By David F. Abney III
The past few weeks have been interesting to say the least. As concerns about COVID-19 have evolved, many Americans, especially millennials, are eagerly looking for ways to protect both their health and wealth. For the first time since March of 2009 when the S&P 500 recovered from its closing low after the worst global financial catastrophe since the Great Depression, the market has fallen more than 20% from its most recent high. As the world awaits the fallout of this most recent global pandemic, even the most financially prepared cannot completely avoid the effect of an economic recession. However, there are ways to still feel financially empowered during a time of recession.
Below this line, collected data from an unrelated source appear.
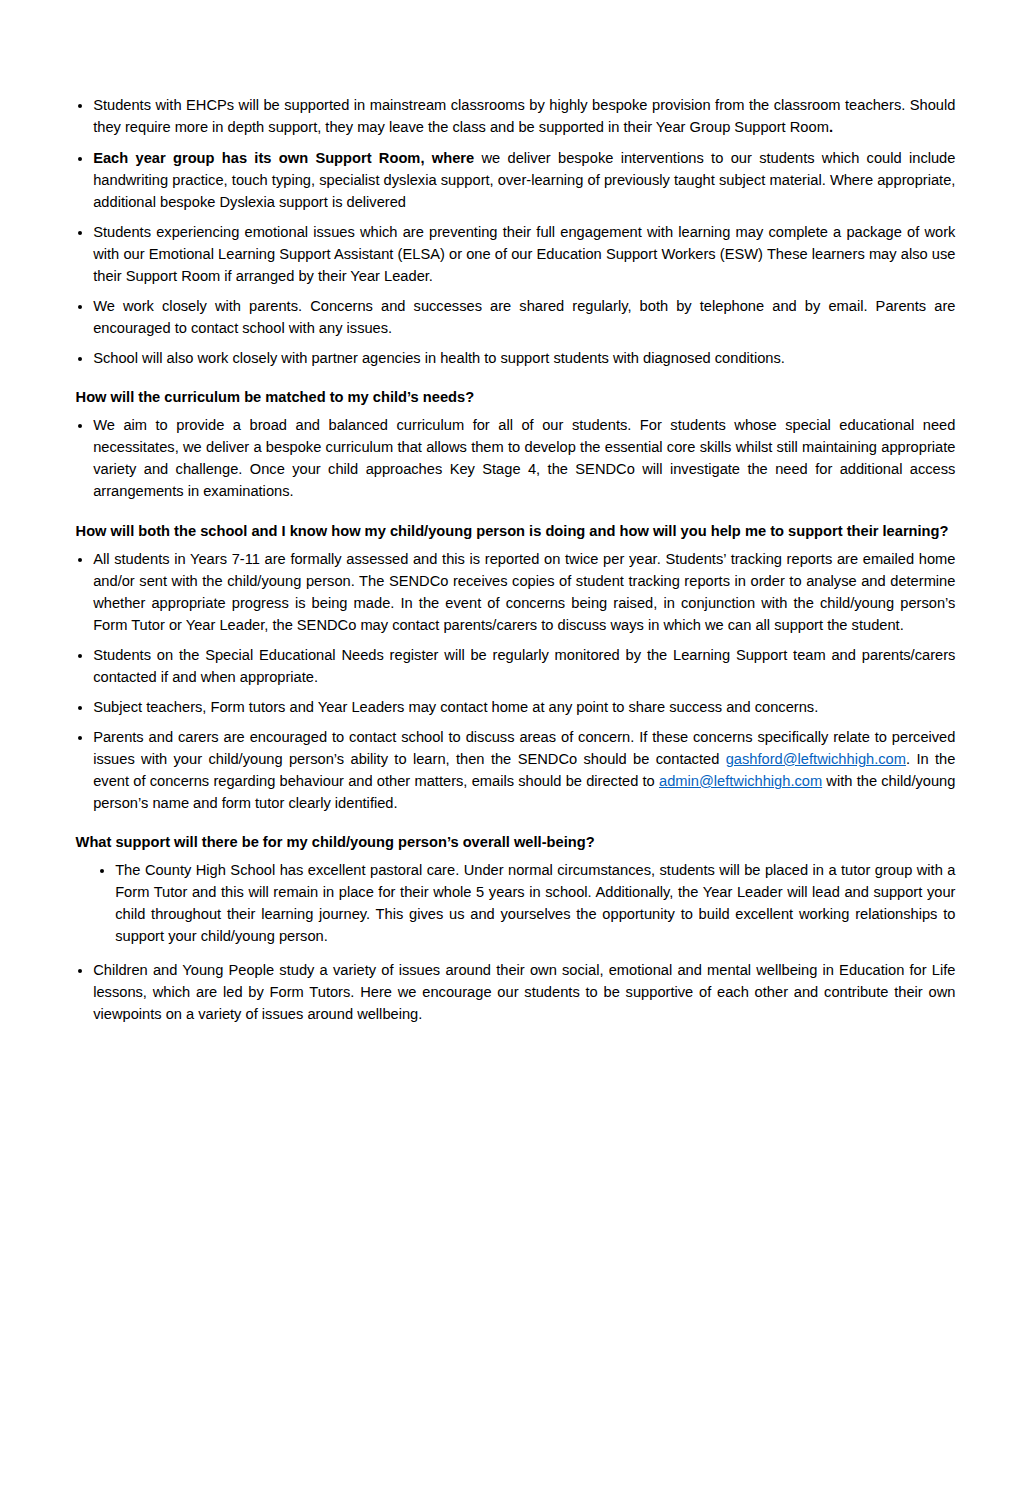Students with EHCPs will be supported in mainstream classrooms by highly bespoke provision from the classroom teachers. Should they require more in depth support, they may leave the class and be supported in their Year Group Support Room.
Each year group has its own Support Room, where we deliver bespoke interventions to our students which could include handwriting practice, touch typing, specialist dyslexia support, over-learning of previously taught subject material. Where appropriate, additional bespoke Dyslexia support is delivered
Students experiencing emotional issues which are preventing their full engagement with learning may complete a package of work with our Emotional Learning Support Assistant (ELSA) or one of our Education Support Workers (ESW) These learners may also use their Support Room if arranged by their Year Leader.
We work closely with parents. Concerns and successes are shared regularly, both by telephone and by email. Parents are encouraged to contact school with any issues.
School will also work closely with partner agencies in health to support students with diagnosed conditions.
How will the curriculum be matched to my child’s needs?
We aim to provide a broad and balanced curriculum for all of our students. For students whose special educational need necessitates, we deliver a bespoke curriculum that allows them to develop the essential core skills whilst still maintaining appropriate variety and challenge. Once your child approaches Key Stage 4, the SENDCo will investigate the need for additional access arrangements in examinations.
How will both the school and I know how my child/young person is doing and how will you help me to support their learning?
All students in Years 7-11 are formally assessed and this is reported on twice per year. Students’ tracking reports are emailed home and/or sent with the child/young person. The SENDCo receives copies of student tracking reports in order to analyse and determine whether appropriate progress is being made. In the event of concerns being raised, in conjunction with the child/young person’s Form Tutor or Year Leader, the SENDCo may contact parents/carers to discuss ways in which we can all support the student.
Students on the Special Educational Needs register will be regularly monitored by the Learning Support team and parents/carers contacted if and when appropriate.
Subject teachers, Form tutors and Year Leaders may contact home at any point to share success and concerns.
Parents and carers are encouraged to contact school to discuss areas of concern. If these concerns specifically relate to perceived issues with your child/young person’s ability to learn, then the SENDCo should be contacted gashford@leftwichhigh.com. In the event of concerns regarding behaviour and other matters, emails should be directed to admin@leftwichhigh.com with the child/young person’s name and form tutor clearly identified.
What support will there be for my child/young person’s overall well-being?
The County High School has excellent pastoral care. Under normal circumstances, students will be placed in a tutor group with a Form Tutor and this will remain in place for their whole 5 years in school. Additionally, the Year Leader will lead and support your child throughout their learning journey. This gives us and yourselves the opportunity to build excellent working relationships to support your child/young person.
Children and Young People study a variety of issues around their own social, emotional and mental wellbeing in Education for Life lessons, which are led by Form Tutors. Here we encourage our students to be supportive of each other and contribute their own viewpoints on a variety of issues around wellbeing.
Here are some general considerations to help keep your financial plan on track in uncertain economic times.
Stay in the market
Investing in the stock market always comes with a measure of risk, including the potential for losing your initial investment. In exchange, you’re typically rewarded with higher returns than those you’d get from savings accounts, CDs and the like. But sometimes the market dips, and your portfolio takes a hit.
So, should you get out when the market drops? Probably not, in most cases. People are living longer than they ever have before and they need their money to last a long time. Keeping your assets invested can help you beat inflation and enjoy the unique financial growth that can come from investing. According to FactSet, from start of the bull market through March 5, the S&P 500 delivered a cumulative return of 462.1%. Above all else, a solid financial plan will account for the ups and downs of the market.
Make sure you’re rebalancing
Throughout your life you’ll want a mix of riskier assets for growth and safer assets for stability. The closer you get to retirement, the less risky you usually want to be. In addition to setting your asset allocation – your mix of risky and safe assets – and changing it as you get closer to retirement, you should also rebalance regularly. A long run of stock market returns can lead to overexposure in certain asset classes and subject you to more risk than you originally planned.
Here’s why: Say you set your asset allocation at 80/20 – 80 percent stocks and 20 percent fixed income. After years of growth in the stock market, your asset allocation could turn into 90/10 if your stocks grow faster than your bonds. When you rebalance, you sell some stocks and buy bonds to get back to 80/20. Then when the next downturn hits, the gains from the stocks you sold will be in those safer bonds.
Guarantee at least part of your retirement income
Utilizing guaranteed income sources, which are not impacted by market volatility, and accumulating a cash reserve can be smart ways to ride out a recession without serious loss. Pensions, fixed annuities and Social Security are examples of stable sources of retirement income. If you’re on the verge of retirement, consider keeping enough cash in a risk-free location — like a savings account — to cover a few years’ worth of expenses. Cash values in permanent life insurance can be another tool for you to use to fund a cash reserve. In a low-performing market, you’ll be able to tap that cash supply instead of selling investments at a loss. You’ll want to check with your financial professional about how using cash values impact your policy and its benefits.
The goal of diversification is to keep your portfolio healthy regardless of what the market is doing. If the market does fluctuate, you may see a portion of your portfolio respond negatively while another responds positively which could offset your potential losses. So, make sure your portfolio includes a system of checks and balances. That means not only having a mix of stocks, bonds and cash in your portfolio, but also a mix of different groupings or sectors where your investments are made within each asset class. Keep in mind that no investment strategy can guarantee a profit or protect against losses in a down market.
Work with an expert
Facing an uncertain market — especially as you close in on retirement — comes with high stakes. A great advisor understands your financial goals and can guide you to options that truly fit your needs. After all, a strong financial plan can prepare you for the ups and downs of the market to allow you to weather a recession and focus on what’s most important: enjoying your life.